Goal of the exercise: Using the listing, work out the number of lines where "Farben" shows up, and answer with that number alone.

Source data:
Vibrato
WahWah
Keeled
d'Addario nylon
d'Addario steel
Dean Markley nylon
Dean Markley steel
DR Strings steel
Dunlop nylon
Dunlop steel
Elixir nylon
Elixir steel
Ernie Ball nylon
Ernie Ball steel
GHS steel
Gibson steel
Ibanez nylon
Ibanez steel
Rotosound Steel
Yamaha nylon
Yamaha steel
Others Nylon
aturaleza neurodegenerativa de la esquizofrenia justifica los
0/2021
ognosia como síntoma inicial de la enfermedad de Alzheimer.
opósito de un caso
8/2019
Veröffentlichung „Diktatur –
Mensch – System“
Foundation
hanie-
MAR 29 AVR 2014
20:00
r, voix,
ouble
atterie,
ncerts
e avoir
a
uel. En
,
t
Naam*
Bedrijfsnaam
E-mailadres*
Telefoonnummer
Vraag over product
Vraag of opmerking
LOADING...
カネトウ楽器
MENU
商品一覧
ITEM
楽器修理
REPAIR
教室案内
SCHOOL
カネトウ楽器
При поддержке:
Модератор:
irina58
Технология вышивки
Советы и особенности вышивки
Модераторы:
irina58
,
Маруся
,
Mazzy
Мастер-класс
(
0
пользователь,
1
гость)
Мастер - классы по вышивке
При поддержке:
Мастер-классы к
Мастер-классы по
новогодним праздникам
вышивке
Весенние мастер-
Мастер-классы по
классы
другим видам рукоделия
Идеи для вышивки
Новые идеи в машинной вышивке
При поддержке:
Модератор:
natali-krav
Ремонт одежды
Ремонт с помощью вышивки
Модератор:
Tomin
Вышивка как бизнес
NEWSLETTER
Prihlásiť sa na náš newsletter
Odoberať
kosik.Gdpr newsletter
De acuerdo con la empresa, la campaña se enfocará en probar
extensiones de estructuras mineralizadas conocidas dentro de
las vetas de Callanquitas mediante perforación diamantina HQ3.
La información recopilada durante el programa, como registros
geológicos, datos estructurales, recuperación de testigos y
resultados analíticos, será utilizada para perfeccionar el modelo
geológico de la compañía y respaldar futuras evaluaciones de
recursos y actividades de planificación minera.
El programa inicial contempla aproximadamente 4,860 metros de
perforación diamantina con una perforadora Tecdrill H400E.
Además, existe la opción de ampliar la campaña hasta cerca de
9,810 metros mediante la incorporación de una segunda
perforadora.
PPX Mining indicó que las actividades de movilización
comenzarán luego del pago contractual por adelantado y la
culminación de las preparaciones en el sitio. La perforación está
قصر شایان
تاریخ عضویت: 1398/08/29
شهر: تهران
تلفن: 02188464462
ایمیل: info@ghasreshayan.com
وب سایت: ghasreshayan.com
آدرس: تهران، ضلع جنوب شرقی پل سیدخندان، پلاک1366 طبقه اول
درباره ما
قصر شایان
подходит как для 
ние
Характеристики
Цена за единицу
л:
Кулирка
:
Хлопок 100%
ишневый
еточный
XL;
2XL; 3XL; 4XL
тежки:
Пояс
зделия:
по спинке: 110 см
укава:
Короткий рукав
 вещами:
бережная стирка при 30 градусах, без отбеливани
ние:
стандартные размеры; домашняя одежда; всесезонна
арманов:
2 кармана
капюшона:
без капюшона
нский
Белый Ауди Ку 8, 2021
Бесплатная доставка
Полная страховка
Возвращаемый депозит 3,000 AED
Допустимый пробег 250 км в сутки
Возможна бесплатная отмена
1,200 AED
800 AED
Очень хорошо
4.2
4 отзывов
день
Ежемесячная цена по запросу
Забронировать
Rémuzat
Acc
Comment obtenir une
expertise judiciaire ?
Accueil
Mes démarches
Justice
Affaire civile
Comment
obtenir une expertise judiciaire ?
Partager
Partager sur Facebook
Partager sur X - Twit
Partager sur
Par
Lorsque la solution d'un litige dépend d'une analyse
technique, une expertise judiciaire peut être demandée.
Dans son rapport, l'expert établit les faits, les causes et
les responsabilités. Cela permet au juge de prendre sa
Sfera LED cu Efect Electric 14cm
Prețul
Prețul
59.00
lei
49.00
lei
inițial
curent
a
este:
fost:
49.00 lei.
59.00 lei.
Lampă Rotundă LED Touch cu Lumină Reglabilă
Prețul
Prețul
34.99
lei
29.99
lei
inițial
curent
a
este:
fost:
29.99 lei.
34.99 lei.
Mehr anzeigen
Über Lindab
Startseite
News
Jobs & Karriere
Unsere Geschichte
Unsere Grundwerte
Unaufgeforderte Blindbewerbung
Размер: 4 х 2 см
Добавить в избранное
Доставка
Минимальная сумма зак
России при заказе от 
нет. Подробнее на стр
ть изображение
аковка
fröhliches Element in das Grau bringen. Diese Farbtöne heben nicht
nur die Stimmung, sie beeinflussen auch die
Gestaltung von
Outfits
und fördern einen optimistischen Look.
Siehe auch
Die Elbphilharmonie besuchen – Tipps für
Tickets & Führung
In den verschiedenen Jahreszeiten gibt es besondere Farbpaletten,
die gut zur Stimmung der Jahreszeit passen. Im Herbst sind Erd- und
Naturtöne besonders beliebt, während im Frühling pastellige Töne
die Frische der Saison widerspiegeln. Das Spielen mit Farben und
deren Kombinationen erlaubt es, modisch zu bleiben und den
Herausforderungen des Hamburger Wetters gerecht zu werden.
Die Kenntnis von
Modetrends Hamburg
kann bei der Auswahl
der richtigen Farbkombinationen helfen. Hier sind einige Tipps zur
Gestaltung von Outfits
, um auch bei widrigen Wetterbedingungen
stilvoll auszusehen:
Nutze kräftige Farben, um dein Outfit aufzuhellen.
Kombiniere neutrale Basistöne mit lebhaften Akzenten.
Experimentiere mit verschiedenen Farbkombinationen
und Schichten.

Answer below: 2